# Sea disaster victims remembered ( BBC )



## Gavin Gait (Aug 14, 2005)

http://news.bbc.co.uk/1/hi/northern_ireland/7219399.stm

http://www.shipsnostalgia.com/gallery/showphoto.php?photo=43498


----------



## slick (Mar 31, 2006)

All,
Re the Princess Victoria 31 January 1953, I see from the Daily Telegraph Obituaries today one to Rear Admiral "Mack" McArdle and the award of a George medal for a rescue of a man from the sea.
I remember the incident as I would imagine many do, as someone said after the Inquiry, if the "Princess Victoria had been as stout as the men who manned her she would be here today"
Yours aye,
Slick


----------



## Binnacle (Jul 22, 2005)

Around the Tasman Sea when we heard the sad news on the BBC overseas service.
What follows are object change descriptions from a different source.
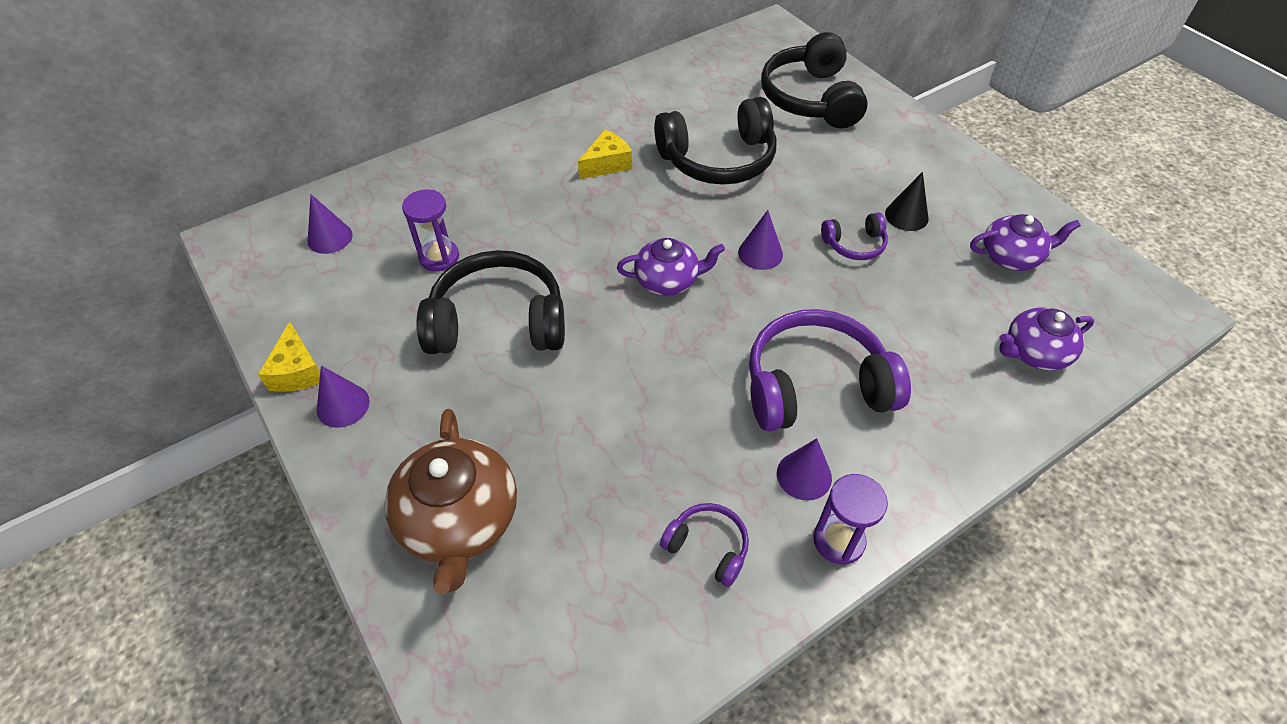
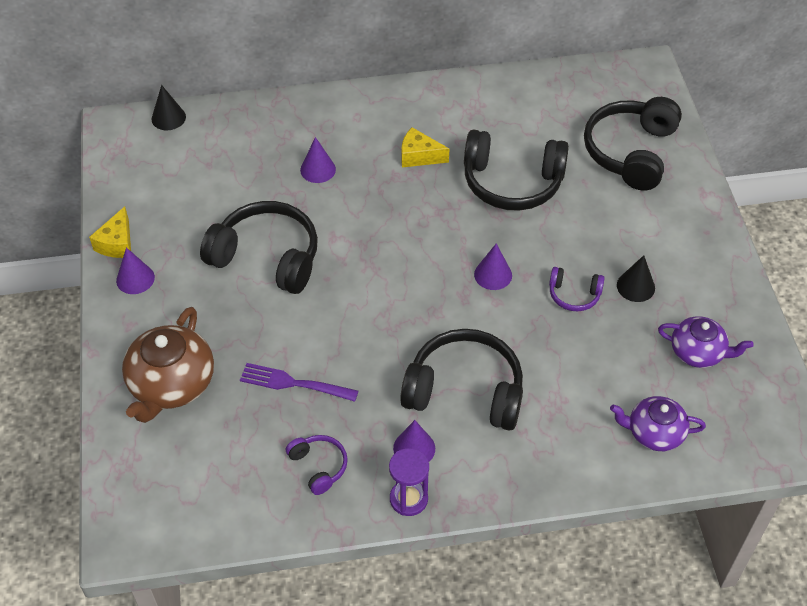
camera: 25 degrees right, 0 degrees up
(296, 211) = (168, 118): none -> black cone
(330, 238) = (182, 148): purple cone -> purple cone (318, 169)
(439, 257) = (251, 191): purple hourglass -> none
(607, 164) = (419, 156): yellow cheese -> yellow cheese turned 150 degrees counterclockwise
(616, 455) = (294, 383): none -> purple fork
(668, 280) = (407, 271): purple teapot -> none
(815, 386) = (465, 391): purple headphones -> black headphones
Our old man was from N. Ireland. I can't remember the details but he reckoned that it was "a stain on our cloth" due to the higher ratio of crew survivors compared with passengers.


----------



## Don Matheson (Mar 13, 2007)

Binnacle

I dont think your dad had much to worry about, dont think there were any stains that night. 
My father was captain of the SS Orchy belonging to Sloans of Glasgow and it was him that found the Princess Victoria. He,with a few other ships set out from anchor in Belfast Lough to assist in the search for her. A brave act from brave men. Orchy was light ship and despite being among the survivors they could not get anyone out of the sea despite their efforts. 
Some wonderful efforts that night including if I remember correctly the coxn from HMS Contest diving into the water to recover survivors.
Dad didnt talk about it much but I know he was very proud of the efforts of his men and all the seafarers who took part in the search and rescue that night. The lifeboat men were outstanding that night, a shining example of their work.
In 2003 I was at a big memorial event with services in both Larne and Stranrar and P and O provided a ferry, "European Highlander" for all relatives and she stopped over the site to lay wreaths, in company with a minesweeper who did the same. A very very moving time for all concerned.
One thing that always hung heavily on my dad was that despite finding the ship he couldnt do much more even though he was instramental in helping the rescue.
There are several good books about the whole incident but they may be out of print now. 
Regards
Don


----------



## Hawkeye (Dec 7, 2005)

To think, we very nearly had another similar incident, on the same day, with the Riverdance.


----------



## mobydick2 (Oct 18, 2010)

*s/s/Orchy*

I was interested to read re Captain Matheson and the Princess Victoria.I worked for Wm.Sloan & co and had one trip on the Orchy under Captain Whyte,Hugh Matheson 'first, John Campbell 'second' . It was Coronation Year in Bristol and we loaded cars for Belfast mainly Rileys'

The loss of the Victoria was very fresh in everyone's minds, but when it did come into conversation there were some harrowing observations made particularly,despite the skill of Capt.Matheson,the frustration of being able to do so little.
As this was my first trip on a working vessel I have many memories albeit it was over fifty years ago


----------